さらに、「おでんによく入れる種」では、4年連続でちくわがトップ。はんぺんやさつま揚げも上位にランクインしていると紹介している。SURIMI需要が好調なため、「カニカマやちくわ、はんぺんなどを中心に、25年の売上高は前年を上回った」(同社広報)という。
◆「魚肉たんぱく同盟」結成
神奈川県小田原市の「鈴廣かまぼこ」は、練り製品の健康機能などについてPRするため、専門家らの協力を得て、かまぼこに含まれるたんぱく質が免疫力を高めたり、筋肉疲労を回復させたり、ダイエットにもいい効果を発揮することをホームページなどで紹介している。

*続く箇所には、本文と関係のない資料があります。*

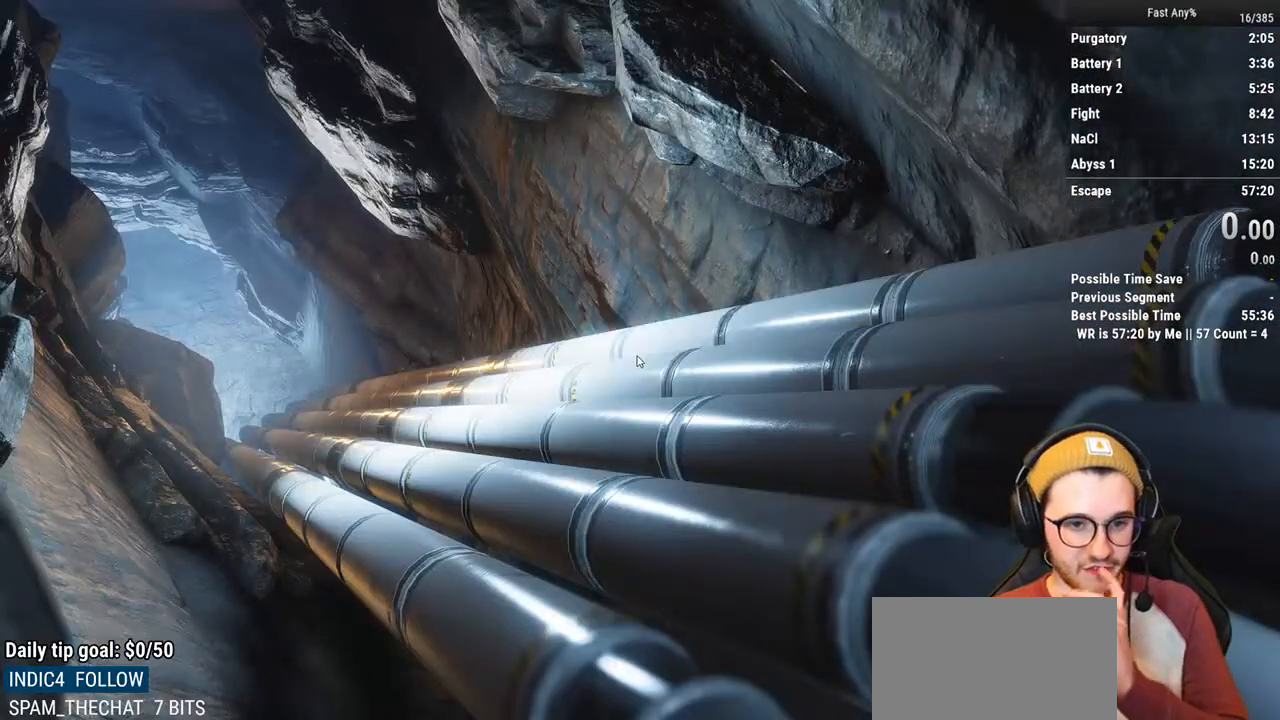
{"keys": [], "mouse": [], "events": []}
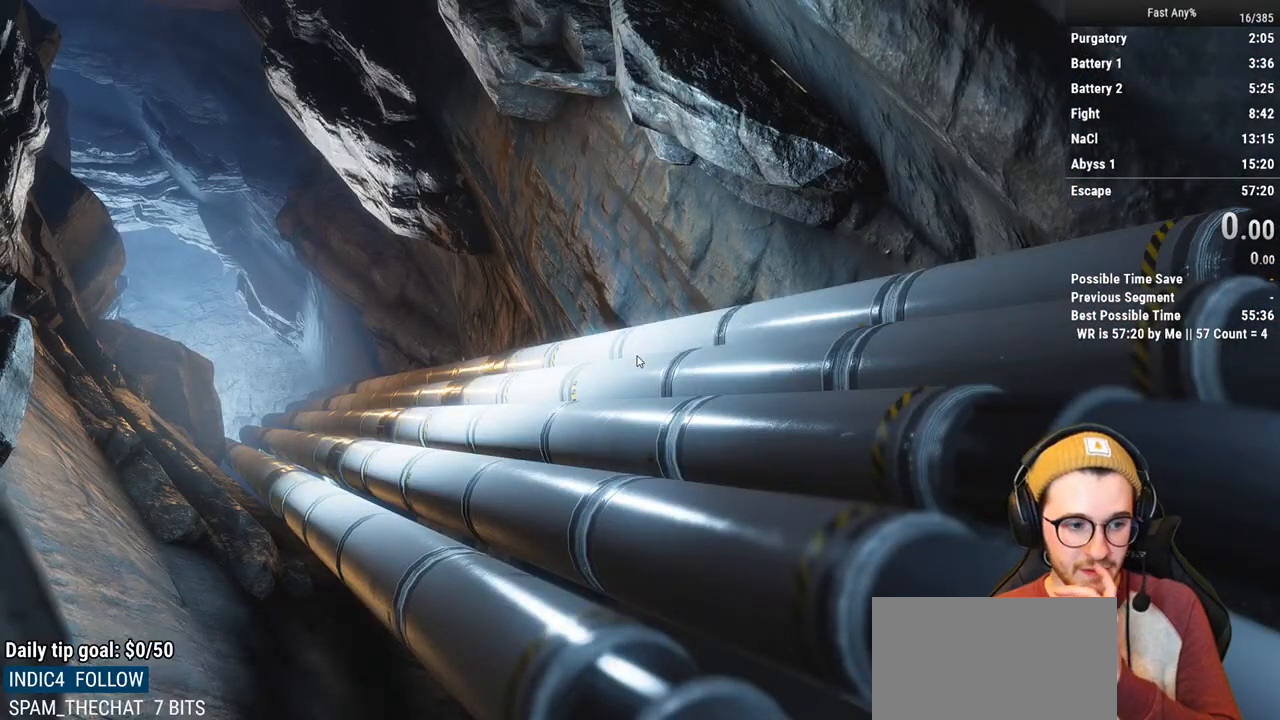
{"keys": [], "mouse": [], "events": []}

同社が行ったアンケートによると、「魚のたんぱく質が消化吸収にいいことを知っている」といった回答がおよそ6割に達したほか、「近年、魚肉練り製品=良質なたんぱく質」という認識も次第に広がってきているとみている。
筋力維持にも効果を発揮することから、同社は「魚肉たんぱく同盟」と銘打って、元サッカー日本代表の稲本潤一さんらスポーツ選手と連携し、手軽に食べられる「フィッシュプロテインバー」などスティックタイプの商品も開発。人気は上々という。戦略アドバイザーには箱根駅伝で2度目の3連覇を成し遂げた青山学院大陸上競技部長距離ブロックの原晋監督も就任している。
おでんについては、同社が運営する「鈴廣かまぼこの里」で2月末まで「鈴廣 おでんまつり」を開催。地元の食材を生かしたアレンジおでんや、おでんをモチーフにしたスイーツも販売した。
水産加工業者らで作る一般社団法人「日本かまぼこ協会」(東京)も、水産練り製品は食べやすく消化がいいだけでなく、筋力を維持したい方にもお薦め」とアピール。魚肉たんぱく質含有量が一定の基準を超える商品に付けられる「フィッシュプロテインマーク」を作成し、消費を喚起している。
同協会の松本洋一専務理事は「生産・消費が減り続けてきた水産練り製品だが、良質なたんぱく質を手軽に取れ、健康志向に即した食品であると見直されつつある。生産や消費がこのまま伸び続けることを期待したい」と話している。